Anyone who still reminisce about Longhorn-era codenames will probably agree they are much better than their official counterparts. Not only did “Avalon” sound cool, it has a certain utopian ring to it. Now in it’s fourth revision, Windows Presentation Foundation 4.0 is pitched as the state-of-the-art framework for building graphically-rich desktop clients on Windows.
When I decided to build a modern Windows application kindled with animations, the choice to use either a nearly ten-years-old low-level graphics subsystem based on technologies dated even earlier, or an abstracted graphics framework that considers the expectation of user experiences in the current decade, was a no-brainer.
First and foremost, over just a couple of months, what we’ve achieved with MetroTwit was simple not possible without WPF considering the few precious midnight hours we put into it on most days. According to the rest of the team (the real developers), apparently I owe much to data-binding which I’ve been told is nothing short of a miracle.
Having said that, working with WPF has been somewhat of a rollercoaster ride. There is up – very high ups, but there is also down – pretty lows too.
I won’t bore you with all my gripes but I must say WPF can only be tamed with experience. Granted the MSDN documentation is required reading material and an exhaustive resource, I found only when I complimented it with others’ experiences on StackOverflow and the MSDN forums like study guides on SparkNotes I could then make sense of it all.

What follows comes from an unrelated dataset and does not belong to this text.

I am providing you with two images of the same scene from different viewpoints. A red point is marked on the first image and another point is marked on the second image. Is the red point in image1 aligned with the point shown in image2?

I constantly have the feeling there is a million different way to achieve the same effect in WPF and everything you do is wrong until it is proven otherwise. Flexibility is great but when a few thing work better one way over another, not because they are documented as such but because you find through experience, you begin to doubt everything else you do.
It must be said though WPF has come a long way in a relatively short period of time. What should be noted is that the significant drive behind its evolution appears to be when Microsoft decides to dogfood WPF. First it was the Expression suite of design applications (it still blows my mind they built the product using itself) and more recently with Visual Studio 2010. Hopefully this is a trend that will continue to deliver benefits to all WPF developers.
In the end, when rich and beautiful application have become the norm, I’m glad Windows Presentation Foundation is what it is today. Although it’s no stroll in the park, but at least it makes it not impossible.